Musique Espagnole

Flamenco singers

Enrique Orozco

1912 – 2004

Who is Enrique Orozco?

Enrique Orozco Fajardo was born on March 12, 1912 in Olvera, a town in the Cádiz mountains, and from a young age developed a passion for cante that would lead him to a long career devoted almost exclusively to the mining and Málaga-rooted styles of flamenco.

Career

He made his professional debut in 1934 at the Kursaal Olimpia, and from there kept adding recognitions at the leading cante competitions: he won second prize for fandangos at the National Cante Competition at Madrid’s Circo Price, and years later took first prize at the National Cante de las Minas Festival in La Unión in 1962, plus the cartageneras prize in 1964. He toured Spain alongside Manuel Vallejo and collaborated with Pepe Marchena on the show “Alarde flamenco,” also in 1964. His reach extended abroad with performances at Parisian tablaos — among them La Puerta del Sol and El Catalán — as well as at the Théâtre des Nations and the Sorbonne in 1955. Already in full artistic maturity, he performed at the First Flamenco Summit at Madrid’s Teatro Alcalá Palace in 1982 and took part in the 1986 Seville Flamenco Biennale.

Palos and discography

His cante centred mainly on malagueñas, granaínas, tarantas, cartageneras and fandangos, styles he stamped with a very personal interpretation and for which he was especially recognised at mining and Levante cante competitions.
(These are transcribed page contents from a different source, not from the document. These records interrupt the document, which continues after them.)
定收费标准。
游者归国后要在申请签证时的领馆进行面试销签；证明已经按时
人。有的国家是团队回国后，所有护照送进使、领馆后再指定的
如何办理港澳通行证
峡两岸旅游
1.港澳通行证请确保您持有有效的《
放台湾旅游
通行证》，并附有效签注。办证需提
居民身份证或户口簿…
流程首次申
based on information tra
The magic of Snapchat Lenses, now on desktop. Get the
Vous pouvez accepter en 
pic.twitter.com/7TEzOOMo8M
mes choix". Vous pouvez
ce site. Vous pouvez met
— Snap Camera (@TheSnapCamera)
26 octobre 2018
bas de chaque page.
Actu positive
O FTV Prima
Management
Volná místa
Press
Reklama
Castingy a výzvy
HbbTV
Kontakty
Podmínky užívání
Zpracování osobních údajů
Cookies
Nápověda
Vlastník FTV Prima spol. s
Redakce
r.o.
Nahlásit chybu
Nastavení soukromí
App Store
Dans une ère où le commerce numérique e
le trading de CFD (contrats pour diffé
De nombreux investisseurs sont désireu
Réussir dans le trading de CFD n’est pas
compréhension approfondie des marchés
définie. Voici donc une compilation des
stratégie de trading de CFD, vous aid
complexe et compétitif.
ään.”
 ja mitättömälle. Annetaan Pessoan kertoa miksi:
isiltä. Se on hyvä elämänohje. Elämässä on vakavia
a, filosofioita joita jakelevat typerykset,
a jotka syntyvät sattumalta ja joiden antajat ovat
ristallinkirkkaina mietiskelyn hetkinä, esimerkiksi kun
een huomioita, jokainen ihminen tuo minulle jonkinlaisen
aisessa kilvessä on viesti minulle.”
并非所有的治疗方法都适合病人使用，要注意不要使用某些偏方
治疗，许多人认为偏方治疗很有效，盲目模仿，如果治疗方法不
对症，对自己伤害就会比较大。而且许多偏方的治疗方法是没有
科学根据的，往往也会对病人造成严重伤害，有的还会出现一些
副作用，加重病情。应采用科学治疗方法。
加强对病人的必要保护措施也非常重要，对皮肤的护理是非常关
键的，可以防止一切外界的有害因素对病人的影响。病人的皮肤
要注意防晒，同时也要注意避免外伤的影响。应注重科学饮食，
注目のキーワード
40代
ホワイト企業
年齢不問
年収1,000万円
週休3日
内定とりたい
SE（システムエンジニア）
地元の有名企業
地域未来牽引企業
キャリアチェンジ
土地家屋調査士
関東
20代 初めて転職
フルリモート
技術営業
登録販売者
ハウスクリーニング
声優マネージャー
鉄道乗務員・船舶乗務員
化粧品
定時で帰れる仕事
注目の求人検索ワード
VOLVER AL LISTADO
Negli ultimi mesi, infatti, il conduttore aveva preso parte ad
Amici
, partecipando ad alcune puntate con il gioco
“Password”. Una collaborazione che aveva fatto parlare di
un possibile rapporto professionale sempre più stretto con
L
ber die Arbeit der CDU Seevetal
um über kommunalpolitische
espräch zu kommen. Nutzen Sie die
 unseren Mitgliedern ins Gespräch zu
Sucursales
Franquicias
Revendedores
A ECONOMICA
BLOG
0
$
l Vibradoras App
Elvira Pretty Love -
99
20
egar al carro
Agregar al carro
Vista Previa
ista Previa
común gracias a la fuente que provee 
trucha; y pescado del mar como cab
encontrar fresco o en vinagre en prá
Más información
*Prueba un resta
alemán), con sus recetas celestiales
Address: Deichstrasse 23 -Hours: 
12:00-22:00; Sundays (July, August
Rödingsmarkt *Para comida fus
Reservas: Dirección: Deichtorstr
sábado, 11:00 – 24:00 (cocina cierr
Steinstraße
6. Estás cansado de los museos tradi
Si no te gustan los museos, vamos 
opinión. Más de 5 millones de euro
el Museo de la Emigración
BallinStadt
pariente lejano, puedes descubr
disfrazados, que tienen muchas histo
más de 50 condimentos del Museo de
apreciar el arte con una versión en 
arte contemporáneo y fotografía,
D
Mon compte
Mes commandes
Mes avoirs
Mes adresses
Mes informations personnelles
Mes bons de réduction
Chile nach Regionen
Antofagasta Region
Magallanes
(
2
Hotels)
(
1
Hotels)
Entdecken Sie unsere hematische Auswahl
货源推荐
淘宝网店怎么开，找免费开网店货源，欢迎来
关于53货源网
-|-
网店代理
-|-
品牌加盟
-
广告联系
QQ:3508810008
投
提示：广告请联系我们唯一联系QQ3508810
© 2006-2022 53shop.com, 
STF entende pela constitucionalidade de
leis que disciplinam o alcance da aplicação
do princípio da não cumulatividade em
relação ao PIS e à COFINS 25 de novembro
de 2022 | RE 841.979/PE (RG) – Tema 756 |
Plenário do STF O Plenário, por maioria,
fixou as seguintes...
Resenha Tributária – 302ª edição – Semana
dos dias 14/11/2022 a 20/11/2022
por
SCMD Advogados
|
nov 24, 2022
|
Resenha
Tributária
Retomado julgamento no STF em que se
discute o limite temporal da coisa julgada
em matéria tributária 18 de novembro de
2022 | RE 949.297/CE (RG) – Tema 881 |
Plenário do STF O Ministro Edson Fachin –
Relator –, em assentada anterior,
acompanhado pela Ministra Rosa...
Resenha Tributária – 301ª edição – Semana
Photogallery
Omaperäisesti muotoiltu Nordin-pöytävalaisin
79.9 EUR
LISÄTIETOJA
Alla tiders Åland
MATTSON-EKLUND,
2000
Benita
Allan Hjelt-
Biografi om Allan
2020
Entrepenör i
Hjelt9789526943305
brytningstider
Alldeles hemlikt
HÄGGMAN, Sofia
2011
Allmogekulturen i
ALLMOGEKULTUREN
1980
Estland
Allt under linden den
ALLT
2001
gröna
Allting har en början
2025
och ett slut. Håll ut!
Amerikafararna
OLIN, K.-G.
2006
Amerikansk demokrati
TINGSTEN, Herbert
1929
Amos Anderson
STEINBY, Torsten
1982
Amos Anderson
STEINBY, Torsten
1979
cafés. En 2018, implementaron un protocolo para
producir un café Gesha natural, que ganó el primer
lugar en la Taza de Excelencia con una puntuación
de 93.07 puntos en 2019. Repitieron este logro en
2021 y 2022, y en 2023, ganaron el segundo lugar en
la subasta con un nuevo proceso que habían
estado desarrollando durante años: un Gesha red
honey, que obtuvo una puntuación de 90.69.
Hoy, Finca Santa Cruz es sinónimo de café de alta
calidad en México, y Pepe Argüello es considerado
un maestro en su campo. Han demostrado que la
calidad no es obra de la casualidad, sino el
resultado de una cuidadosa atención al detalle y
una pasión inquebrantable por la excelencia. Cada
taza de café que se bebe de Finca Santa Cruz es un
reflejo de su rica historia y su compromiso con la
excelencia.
He left a discography that began in 1935 and which, according to specialists, retains notable interest as a record of how these palos evolved over more than half a century of career.

Legacy

In 1987 he received the National Mastery Prize from the Jerez Chair of Flamencology, one of the most prestigious honours in the flamenco world, crowning a career devoted entirely to cante. Enrique Orozco died in Seville on May 30, 2004, at the age of ninety-two, and his remains rest in the San Fernando cemetery in that same city.